How to Make this Clearer
There is more this board could do to have clarity on this issue. “On the facts themselves, to eliminate this from being a future problem, this board needs to clarify more in the documents what's considered a rental and what's a roommate,” suggests Melissa Garcia, a shareholder at Altitude Community Law PC in Lakewood, Colo., who provides advice and counsel to Colorado associations in all areas of community association law. “Here in Colorado, we have Airbnbs and leasing, so is doing an Airbnb agreement a lease? If the homeowner is living there, is renting a room really a lease? Be more specific.”
The board can also notify the complaining owner that the board has investigated. “In California, we're not entitled to disclose to Party A the board's disciplinary action against Party B,” explains Hale. “I do think it's permissible, if a homeowner says that other owner is in violation, to say, ‘Thank you; we'll investigate.' That way, you're not just ghosting them, which can mushroom.

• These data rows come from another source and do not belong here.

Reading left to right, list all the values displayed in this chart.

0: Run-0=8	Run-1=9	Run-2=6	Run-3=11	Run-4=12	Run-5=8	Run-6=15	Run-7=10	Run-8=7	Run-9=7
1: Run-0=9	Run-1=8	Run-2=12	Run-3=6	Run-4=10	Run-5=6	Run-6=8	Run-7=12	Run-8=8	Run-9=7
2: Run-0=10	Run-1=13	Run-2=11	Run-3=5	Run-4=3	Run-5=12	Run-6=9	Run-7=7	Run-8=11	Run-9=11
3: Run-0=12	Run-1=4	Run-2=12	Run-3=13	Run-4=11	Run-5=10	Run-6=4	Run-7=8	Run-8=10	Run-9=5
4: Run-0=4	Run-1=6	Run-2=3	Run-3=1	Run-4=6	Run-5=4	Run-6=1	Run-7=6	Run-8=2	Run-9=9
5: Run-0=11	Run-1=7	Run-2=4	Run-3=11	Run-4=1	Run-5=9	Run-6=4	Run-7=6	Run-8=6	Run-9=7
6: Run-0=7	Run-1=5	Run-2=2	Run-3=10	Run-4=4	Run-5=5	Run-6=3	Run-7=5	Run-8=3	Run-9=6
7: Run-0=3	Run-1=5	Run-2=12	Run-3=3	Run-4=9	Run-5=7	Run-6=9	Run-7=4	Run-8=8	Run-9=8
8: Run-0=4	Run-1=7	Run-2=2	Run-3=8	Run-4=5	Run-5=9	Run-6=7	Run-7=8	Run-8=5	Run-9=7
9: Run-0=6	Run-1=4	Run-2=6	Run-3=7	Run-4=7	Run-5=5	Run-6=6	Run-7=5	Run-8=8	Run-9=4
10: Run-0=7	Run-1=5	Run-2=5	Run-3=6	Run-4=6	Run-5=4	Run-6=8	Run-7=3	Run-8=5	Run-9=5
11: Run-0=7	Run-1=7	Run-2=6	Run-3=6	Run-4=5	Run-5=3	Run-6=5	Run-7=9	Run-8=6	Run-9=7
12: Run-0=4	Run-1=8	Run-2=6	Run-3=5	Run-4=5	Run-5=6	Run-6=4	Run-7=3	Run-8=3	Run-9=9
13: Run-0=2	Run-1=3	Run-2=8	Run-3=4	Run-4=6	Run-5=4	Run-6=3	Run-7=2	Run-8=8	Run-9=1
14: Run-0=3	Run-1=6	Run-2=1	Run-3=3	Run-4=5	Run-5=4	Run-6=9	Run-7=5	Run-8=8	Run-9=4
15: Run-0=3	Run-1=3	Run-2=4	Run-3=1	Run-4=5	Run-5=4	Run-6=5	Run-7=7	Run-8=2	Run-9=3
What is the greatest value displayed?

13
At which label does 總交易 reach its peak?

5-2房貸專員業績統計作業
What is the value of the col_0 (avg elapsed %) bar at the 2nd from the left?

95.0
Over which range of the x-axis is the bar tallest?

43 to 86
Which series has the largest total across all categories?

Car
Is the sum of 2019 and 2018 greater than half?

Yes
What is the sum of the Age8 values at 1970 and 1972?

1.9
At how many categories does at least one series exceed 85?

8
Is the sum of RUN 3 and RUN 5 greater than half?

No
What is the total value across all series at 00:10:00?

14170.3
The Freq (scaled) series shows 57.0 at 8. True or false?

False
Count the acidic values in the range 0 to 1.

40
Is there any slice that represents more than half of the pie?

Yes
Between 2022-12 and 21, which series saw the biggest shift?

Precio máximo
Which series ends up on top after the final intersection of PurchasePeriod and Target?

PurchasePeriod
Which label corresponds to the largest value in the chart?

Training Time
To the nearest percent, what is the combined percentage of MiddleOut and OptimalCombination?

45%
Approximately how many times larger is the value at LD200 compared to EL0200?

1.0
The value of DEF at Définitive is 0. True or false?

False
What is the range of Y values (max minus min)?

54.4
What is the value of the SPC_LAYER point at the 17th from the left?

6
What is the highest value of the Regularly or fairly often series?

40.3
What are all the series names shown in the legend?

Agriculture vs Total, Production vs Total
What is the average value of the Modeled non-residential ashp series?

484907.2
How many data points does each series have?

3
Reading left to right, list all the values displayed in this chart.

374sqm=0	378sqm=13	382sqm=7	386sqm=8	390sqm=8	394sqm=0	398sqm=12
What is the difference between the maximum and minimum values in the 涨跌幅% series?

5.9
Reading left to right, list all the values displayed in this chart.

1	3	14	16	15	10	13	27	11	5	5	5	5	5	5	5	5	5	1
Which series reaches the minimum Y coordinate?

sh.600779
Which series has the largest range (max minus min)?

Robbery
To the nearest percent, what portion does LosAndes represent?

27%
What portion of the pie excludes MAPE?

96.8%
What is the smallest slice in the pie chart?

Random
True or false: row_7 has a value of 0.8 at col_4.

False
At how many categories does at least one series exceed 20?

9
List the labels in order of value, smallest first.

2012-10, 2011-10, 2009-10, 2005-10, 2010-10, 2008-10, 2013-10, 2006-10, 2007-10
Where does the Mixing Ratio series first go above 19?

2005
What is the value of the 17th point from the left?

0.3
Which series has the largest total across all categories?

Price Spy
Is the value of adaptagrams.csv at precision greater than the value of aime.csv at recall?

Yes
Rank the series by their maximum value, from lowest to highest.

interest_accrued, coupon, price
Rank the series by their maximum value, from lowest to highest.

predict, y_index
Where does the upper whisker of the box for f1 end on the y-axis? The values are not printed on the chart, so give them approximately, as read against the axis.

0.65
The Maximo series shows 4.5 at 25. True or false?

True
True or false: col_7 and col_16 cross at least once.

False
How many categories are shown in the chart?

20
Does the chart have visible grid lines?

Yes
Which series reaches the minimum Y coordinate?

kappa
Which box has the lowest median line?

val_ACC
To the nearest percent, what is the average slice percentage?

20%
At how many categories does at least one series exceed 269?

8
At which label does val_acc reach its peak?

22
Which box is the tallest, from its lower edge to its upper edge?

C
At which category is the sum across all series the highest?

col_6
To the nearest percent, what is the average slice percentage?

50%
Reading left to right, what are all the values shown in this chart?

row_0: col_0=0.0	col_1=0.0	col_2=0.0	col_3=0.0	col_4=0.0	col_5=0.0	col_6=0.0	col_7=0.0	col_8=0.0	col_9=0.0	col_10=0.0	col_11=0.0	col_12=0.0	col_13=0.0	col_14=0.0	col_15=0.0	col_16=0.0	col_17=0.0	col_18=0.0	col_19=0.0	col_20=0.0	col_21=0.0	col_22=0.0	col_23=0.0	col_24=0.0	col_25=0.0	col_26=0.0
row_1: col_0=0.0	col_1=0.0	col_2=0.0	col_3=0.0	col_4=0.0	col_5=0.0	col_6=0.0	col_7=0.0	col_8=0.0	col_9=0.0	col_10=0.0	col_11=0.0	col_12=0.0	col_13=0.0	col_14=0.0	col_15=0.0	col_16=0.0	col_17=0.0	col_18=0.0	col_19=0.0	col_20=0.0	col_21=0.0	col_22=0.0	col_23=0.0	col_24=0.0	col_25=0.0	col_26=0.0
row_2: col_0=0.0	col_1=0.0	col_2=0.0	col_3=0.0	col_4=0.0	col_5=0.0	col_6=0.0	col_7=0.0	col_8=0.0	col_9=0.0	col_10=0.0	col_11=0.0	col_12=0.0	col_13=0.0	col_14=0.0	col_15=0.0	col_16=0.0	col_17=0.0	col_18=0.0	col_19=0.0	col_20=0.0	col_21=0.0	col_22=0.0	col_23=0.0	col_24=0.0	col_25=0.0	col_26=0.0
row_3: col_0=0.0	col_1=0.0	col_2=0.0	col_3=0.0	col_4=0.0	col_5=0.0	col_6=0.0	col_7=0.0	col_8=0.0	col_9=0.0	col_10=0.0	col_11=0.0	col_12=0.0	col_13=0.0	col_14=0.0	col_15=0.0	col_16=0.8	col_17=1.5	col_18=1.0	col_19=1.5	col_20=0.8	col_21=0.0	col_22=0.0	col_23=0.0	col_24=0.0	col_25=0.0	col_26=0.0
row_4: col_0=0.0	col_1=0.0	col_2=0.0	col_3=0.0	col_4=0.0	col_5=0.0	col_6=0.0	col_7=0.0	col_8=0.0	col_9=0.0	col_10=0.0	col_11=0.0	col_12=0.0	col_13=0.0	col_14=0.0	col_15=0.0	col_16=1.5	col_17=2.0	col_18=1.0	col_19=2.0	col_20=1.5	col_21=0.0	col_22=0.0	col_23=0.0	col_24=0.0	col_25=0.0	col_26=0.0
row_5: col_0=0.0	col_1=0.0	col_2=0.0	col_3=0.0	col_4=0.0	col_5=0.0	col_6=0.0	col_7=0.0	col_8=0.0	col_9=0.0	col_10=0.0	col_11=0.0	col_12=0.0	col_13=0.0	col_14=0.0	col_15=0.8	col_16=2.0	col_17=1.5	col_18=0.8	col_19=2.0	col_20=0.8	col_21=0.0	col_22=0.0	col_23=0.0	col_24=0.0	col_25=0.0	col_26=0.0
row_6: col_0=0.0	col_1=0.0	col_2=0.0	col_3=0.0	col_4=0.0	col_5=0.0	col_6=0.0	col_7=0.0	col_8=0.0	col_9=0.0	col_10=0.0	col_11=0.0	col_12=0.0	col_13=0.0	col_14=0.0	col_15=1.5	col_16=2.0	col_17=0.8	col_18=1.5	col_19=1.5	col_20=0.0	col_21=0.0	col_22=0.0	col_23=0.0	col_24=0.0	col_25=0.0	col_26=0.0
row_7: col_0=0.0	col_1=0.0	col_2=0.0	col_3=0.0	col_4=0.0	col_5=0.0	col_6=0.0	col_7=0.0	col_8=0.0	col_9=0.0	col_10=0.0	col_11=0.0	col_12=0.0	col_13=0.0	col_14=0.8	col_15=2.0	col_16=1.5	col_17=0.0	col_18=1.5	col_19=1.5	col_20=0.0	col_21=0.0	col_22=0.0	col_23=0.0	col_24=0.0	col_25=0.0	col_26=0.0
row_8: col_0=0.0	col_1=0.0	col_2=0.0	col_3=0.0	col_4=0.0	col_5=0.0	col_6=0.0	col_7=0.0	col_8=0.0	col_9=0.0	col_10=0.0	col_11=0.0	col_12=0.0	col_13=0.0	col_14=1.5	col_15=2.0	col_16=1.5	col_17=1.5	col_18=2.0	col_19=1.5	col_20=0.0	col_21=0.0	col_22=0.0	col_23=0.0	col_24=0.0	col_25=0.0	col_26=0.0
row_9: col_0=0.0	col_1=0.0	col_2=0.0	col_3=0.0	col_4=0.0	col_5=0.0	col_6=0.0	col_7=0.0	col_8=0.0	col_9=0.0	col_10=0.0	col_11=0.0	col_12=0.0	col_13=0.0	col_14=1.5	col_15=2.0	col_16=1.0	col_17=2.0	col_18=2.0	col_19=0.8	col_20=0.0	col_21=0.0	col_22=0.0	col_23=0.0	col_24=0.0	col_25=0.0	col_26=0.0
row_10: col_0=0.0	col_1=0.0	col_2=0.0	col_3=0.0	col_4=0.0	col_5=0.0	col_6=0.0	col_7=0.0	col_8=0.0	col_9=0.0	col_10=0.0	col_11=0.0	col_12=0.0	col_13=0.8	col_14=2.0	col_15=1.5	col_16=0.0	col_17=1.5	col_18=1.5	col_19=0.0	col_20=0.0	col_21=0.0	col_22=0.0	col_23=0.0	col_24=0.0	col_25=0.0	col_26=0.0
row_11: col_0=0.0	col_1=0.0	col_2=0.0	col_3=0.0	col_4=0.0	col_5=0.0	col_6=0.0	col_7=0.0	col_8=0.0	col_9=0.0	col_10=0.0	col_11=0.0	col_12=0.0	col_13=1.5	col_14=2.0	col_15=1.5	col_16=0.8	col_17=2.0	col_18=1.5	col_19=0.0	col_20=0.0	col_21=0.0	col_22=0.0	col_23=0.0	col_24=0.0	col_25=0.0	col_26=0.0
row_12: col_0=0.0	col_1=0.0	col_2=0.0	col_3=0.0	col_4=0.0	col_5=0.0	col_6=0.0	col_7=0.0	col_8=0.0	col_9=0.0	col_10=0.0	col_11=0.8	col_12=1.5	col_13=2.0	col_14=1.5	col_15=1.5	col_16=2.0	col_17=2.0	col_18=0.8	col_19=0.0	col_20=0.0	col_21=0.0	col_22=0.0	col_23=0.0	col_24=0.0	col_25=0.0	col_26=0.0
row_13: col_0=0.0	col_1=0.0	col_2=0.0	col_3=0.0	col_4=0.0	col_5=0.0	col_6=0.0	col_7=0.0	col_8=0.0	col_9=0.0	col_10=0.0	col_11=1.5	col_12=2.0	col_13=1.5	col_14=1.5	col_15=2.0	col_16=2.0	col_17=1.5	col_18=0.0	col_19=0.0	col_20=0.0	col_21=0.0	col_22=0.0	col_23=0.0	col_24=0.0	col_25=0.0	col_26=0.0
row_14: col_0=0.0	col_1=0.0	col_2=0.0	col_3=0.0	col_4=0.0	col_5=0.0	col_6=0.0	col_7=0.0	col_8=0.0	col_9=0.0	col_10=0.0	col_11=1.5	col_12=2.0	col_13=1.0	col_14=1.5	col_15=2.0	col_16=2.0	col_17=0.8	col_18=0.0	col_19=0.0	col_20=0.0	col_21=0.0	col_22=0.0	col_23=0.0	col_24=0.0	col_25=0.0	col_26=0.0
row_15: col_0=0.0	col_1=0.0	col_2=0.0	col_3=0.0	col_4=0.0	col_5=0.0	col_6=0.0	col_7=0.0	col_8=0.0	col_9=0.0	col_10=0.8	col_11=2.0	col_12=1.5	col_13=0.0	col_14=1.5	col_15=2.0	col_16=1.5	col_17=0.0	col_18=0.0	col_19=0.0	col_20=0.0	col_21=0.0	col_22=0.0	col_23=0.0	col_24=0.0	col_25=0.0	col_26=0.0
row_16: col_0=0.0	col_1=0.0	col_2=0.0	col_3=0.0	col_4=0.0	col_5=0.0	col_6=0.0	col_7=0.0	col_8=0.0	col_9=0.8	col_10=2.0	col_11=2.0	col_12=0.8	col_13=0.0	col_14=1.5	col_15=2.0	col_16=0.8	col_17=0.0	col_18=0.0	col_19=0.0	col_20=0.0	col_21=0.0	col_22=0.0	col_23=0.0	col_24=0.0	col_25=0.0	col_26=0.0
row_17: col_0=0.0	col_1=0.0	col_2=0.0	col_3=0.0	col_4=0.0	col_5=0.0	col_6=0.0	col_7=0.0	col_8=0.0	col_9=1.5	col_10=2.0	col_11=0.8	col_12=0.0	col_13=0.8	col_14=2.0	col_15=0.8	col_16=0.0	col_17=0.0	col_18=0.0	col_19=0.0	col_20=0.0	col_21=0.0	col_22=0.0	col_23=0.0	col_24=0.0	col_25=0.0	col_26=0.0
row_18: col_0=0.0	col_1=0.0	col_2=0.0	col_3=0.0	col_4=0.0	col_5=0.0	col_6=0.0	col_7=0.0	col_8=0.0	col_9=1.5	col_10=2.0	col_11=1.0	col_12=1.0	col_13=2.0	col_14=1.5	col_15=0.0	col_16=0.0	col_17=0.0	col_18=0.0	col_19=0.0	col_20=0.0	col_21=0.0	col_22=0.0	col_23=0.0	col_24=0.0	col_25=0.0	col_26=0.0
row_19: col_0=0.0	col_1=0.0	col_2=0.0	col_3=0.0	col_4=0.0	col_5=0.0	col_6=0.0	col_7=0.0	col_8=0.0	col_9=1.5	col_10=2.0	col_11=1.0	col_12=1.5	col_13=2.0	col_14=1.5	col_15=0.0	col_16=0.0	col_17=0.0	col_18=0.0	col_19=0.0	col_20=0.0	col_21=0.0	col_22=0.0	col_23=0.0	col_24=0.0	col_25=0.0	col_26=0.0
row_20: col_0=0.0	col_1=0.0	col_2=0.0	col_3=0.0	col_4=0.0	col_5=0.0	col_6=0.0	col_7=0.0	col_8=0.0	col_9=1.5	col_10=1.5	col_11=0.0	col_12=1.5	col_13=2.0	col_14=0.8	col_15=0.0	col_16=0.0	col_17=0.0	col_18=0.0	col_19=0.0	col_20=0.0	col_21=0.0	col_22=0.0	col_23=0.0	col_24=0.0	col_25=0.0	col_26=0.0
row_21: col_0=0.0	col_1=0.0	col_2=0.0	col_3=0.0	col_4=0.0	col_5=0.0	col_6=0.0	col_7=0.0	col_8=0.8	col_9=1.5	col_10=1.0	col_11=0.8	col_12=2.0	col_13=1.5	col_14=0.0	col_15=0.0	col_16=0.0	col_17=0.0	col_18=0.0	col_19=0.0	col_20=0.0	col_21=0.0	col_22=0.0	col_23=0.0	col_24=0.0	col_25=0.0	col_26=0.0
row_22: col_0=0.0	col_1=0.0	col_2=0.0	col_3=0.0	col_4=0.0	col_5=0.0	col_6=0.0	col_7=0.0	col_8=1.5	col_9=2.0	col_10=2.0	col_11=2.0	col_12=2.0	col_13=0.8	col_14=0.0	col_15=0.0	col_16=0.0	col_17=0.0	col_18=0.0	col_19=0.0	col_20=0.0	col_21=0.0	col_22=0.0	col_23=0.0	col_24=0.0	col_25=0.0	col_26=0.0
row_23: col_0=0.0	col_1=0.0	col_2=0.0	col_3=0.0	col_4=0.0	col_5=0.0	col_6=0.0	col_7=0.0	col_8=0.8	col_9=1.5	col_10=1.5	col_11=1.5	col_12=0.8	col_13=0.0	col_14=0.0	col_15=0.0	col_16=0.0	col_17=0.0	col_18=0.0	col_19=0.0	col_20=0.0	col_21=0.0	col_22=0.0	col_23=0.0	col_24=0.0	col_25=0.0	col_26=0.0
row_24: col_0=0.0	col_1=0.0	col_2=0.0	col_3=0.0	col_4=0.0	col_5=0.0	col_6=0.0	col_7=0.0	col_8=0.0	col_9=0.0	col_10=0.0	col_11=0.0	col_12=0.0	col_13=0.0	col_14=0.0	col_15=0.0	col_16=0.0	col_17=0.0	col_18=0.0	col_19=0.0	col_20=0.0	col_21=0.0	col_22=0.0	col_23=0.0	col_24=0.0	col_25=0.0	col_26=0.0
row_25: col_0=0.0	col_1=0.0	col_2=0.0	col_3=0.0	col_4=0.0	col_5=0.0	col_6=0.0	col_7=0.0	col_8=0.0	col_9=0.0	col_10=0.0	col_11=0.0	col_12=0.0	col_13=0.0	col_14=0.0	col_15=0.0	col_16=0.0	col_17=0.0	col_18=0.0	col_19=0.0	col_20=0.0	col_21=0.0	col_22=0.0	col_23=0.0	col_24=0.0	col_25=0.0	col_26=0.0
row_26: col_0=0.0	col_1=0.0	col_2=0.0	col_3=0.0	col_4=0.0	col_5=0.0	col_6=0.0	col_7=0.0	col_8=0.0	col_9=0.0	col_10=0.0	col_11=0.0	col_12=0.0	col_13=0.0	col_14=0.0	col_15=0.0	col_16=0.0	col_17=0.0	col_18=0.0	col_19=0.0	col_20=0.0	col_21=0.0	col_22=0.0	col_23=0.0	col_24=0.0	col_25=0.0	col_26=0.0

“If the board determines the complained about conduct doesn't qualify as a violation, then you're not commenting on a disciplinary action, you're commenting that you've fulfilled your duty,” she adds. “After they investigate, the board might say, ‘Thank you for your concern. We want to assure you that we've investigated. There's no violation, and the board lacks the legal authority to pursue enforcement against the owner.'
“The other thing is that an owner can always pursue an action against the HOA or another owner when you believe someone is in breach,” says Hale. “And I can tell you that zero percent of the homeowners I've informed of that fact have ever pursued their own legal rights.”
Garcia also suggests consulting with your association lawyer not just for legal advice but to provide support for the board's position. “When an owner challenges the board, boards have to meet a certain standard of care,” she explains. “As long as you rely on an expert telling you this is a bad case to pursue enforcement on, that itself protects you from liability. That way, you've done what you could, and courts will defer to the reasonable decisions of the board. They don't want to second-guess boards that have reasonably relied on experts.
“Finally, this board should also remember that, when they're challenged, boards will sometimes start second-guessing themselves,” says Garcia. “I don't see any reason for this board to do that. If there are more facts that arise, that's one thing. But in terms of protecting the association, not enforcing a provision in your documents is a decision that's just as strong as enforcing one.”